Climate change causes drastic, unpredictable weather with blended seasons and extreme patterns. In Oklahoma, that has resulted in more days over 105 degrees in the summer, greater occurrences of severe weather in the spring, shorter autumns and warmer winters than previously recorded.

Like many pollinators, the monarch butterfly’s population has decreased in recent years due to those changes, specifically severe temperatures. Monarchs use Oklahoma and the Midwest as a crucial part of their migration, traveling as far north as Canada for the summer and back south to the mountains of Central Mexico for the winter. It takes four to six generations of butterflies to complete the cycle, covering as many as 3,000 miles. Many people fondly remember monarchs in their yards and gardens.

Milkweed and other nutritious plants grown at the CPN Eagle Aviary create a healthy habitat for pollinators.

“My uncle would stick out his index finger, and the butterfly would land on his finger. And it would just kind of stay there and walk around. And everyone else put out their fingers, and it never landed on their finger,” said environmental anthropologist and Tribal member Yancey Orr, Ph.D. “And considering their lifespan, it could not possibly be the same butterfly. It just happened summer and summer and summer.”

Orr studies human environmental knowledge at the University of Maryland. In a time of easy access to information and advanced technology, people generally view knowledge in terms of educational institutions and facts. Orr said lived experiences and physical interaction also provide crucial learning opportunities.

“Things that (people) are surrounded by every year or every day that they ignore is not just important for how people experience the world, but it’s also very important about what we collectively decide to do or not to do regarding being stewards of the natural world or one another,” Orr said.

Despite a population decrease of up to 90 percent during recent years, monarchs are not listed as a threatened or endangered species.

Awareness and significance

Orr researches human perception, including a disconnection from the natural world perpetuated by increases in screen time throughout the last three decades.

“We’re finding that when people interact with the online world, their perception and what they learn is skewed according to existing beliefs,” Orr said. “And it’s really difficult to shake those beliefs out of people so that they actually see what is being presented in the world.”

Many Indigenous cultures place importance on a correlation with the earth, including Great Lakes region tribes such as the Potawatomi. Nishnabé people passed down those beliefs for generations, ensuring their survival through colonialism and forced removals.

“One tradition, both in American Indian communities or American Indian culture and also in the early history of evolution, was the important role that sort of very small creatures had in actually creating the world around us. So we can think in some ways about European views of nature preference to larger animals, game animals, etc. while ignoring, sort of, insects,” Orr said.

Pollinators and other arthropods, including monarchs, play crucial roles in their larger ecosystems. However, modern humans often perceive them as contributing less based on their physical size.

Due to their migration patterns, monarchs fly thousands of miles throughout the year and spend a few weeks in their reproductive destinations along the way. They reside the longest in Mexico for a few months between October and the beginning of March, depending on weather patterns. Although ephemeral, during their short lifetimes, they pollinate plants across North America and CPN land, making them a keystone species.

“These things have been pushed to the margins of survival by processes that are much bigger and more indifferent to them,” Orr said. “And so in some ways, those monarch butterflies finding refuge in Pottawatomie County on their migration patterns, it’s something that we could relate to as people who had to migrate for generations and generations, due to the indifference of others.”

Action

In 2016, Citizen Potawatomi Nation partnered with the Tribal Alliance for Pollinators to plant and preserve milkweed at the CPN Eagle Aviary. Milkweed provides a critical source of food for larva before they form a chrysalis, turn into butterflies, and continue on their path. Orr said the Tribe’s work carries weight for several reasons.

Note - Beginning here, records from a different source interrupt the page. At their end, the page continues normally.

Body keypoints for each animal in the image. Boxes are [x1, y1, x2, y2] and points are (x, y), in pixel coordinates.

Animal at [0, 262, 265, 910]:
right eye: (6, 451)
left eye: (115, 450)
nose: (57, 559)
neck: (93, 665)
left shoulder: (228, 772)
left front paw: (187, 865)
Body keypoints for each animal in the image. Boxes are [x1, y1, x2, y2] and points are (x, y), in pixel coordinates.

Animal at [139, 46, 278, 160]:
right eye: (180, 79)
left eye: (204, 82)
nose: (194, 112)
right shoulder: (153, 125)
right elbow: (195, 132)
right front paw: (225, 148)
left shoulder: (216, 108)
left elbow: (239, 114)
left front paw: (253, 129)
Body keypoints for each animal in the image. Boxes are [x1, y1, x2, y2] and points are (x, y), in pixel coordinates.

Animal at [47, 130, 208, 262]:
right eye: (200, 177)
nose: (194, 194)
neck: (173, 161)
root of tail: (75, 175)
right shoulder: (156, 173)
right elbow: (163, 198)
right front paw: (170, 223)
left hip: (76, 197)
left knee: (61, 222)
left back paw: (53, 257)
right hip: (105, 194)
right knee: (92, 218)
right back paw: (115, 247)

“One is the ecological importance, both in their function of the ecosystem, but also in the fact of how old they are and their right to exist, which is independent of how long they spend with us or how much of a part of our life those things may be.”

Recent record-setting temperatures in Oklahoma disrupted the narrow conditions they require for breeding. In 2015, The Washington Post reported the monarch’s population declined 970 million in 15 years, and their numbers reduced to 30 million across the continent. Orr finds the swift reduction due to both pesticide usage and climate change alarming, especially since participation in a digital world provides an easy avenue to ignore monarchs’ disappearance.

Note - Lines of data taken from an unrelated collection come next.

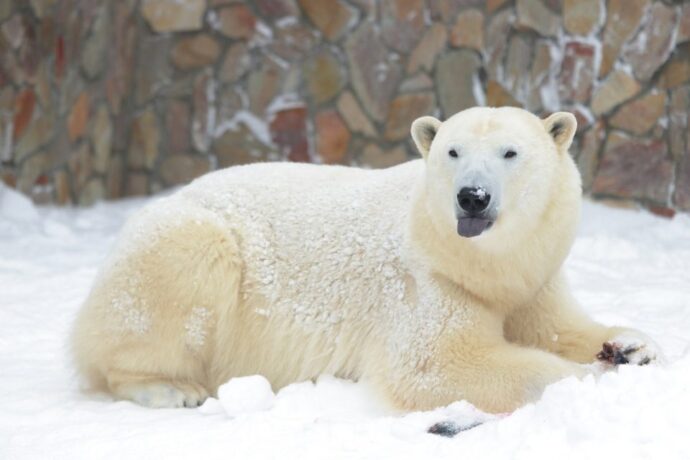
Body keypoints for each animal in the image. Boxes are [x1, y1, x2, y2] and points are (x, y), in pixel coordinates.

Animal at [72, 108, 660, 414]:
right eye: (451, 151)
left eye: (510, 153)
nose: (472, 197)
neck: (481, 263)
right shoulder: (429, 282)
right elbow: (436, 364)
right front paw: (584, 379)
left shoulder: (534, 278)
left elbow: (558, 326)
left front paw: (631, 347)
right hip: (187, 242)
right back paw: (172, 388)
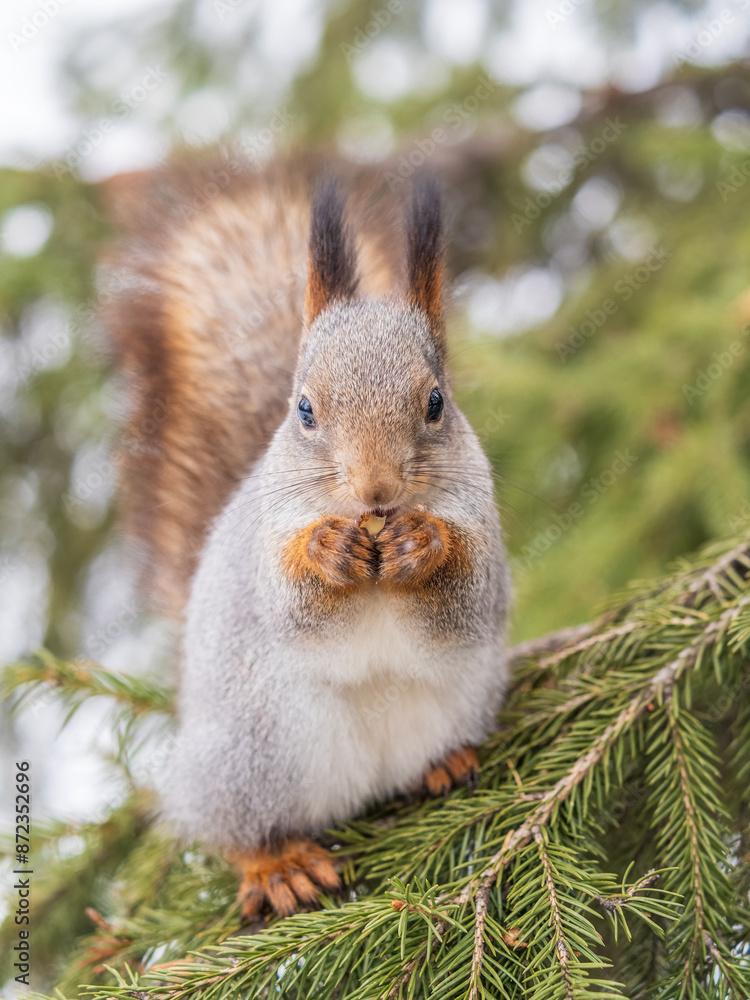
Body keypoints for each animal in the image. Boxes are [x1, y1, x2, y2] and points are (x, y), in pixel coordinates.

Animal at [104, 152, 511, 919]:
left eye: (436, 402)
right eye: (304, 410)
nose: (375, 492)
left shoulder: (486, 526)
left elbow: (467, 598)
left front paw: (424, 546)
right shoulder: (265, 546)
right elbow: (294, 607)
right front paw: (328, 553)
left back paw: (446, 763)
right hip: (253, 756)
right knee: (232, 830)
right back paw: (277, 866)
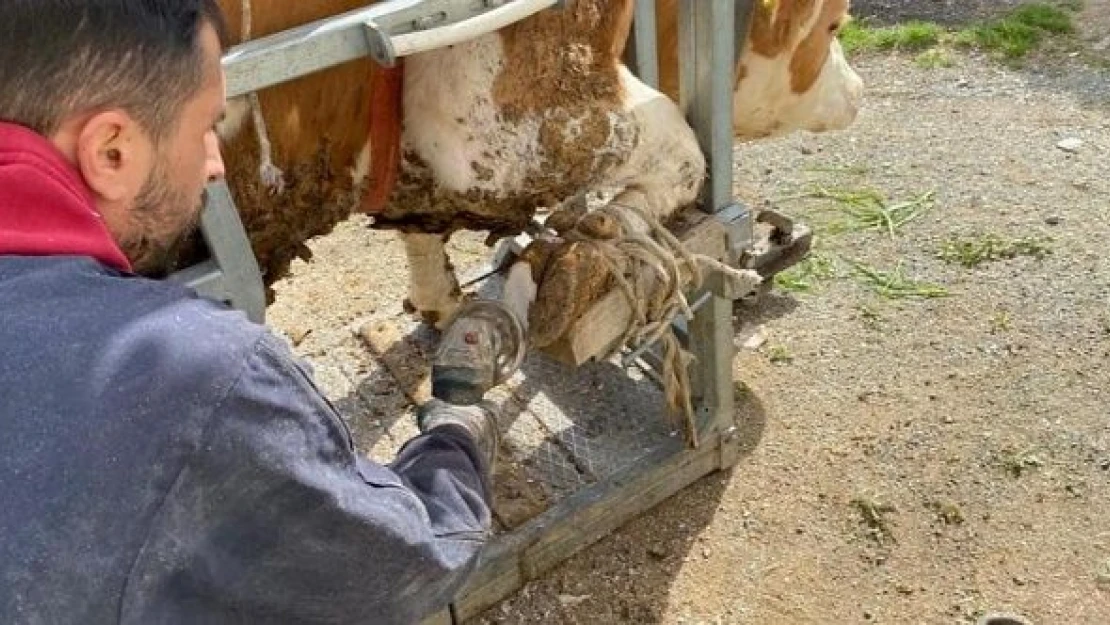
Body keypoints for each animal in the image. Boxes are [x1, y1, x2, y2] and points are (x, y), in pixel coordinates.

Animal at [214, 0, 856, 330]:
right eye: (835, 24)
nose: (860, 90)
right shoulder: (494, 122)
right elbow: (682, 151)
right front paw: (605, 241)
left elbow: (421, 232)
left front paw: (441, 301)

“How do we make that kind of virtual world that we created augment or care for the real world? That’s a big question that we have to answer. And I don’t know if we have that answer right now, but it’s a curious and significant place to be sort of historically within our worlds,” he said.

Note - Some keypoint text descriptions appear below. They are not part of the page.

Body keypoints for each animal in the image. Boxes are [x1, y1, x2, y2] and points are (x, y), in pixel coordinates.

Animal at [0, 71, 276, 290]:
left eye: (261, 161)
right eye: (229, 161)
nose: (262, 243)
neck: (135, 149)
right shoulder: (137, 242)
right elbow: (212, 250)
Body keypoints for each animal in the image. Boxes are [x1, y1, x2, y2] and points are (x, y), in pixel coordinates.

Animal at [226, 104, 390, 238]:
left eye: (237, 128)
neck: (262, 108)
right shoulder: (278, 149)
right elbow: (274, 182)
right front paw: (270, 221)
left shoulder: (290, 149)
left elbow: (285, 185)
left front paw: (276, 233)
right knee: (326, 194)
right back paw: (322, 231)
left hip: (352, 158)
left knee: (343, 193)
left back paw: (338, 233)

While individual efforts to reduce pollution and use of greenhouse gases collectively make a difference, significant impact as a society requires large-scale, conscious decision making. In August 2014, the Center for Biological Diversity, the Center for Food Safety, Xerces Society, and Lincoln Brower, Ph.D., filed a petition with the U.S. Fish and Wildlife Service for protection of the monarch butterfly under the Endangered Species Act. The USFWS delayed the appeal for an additional 18 months in June 2019, moving the deadline to December 2020.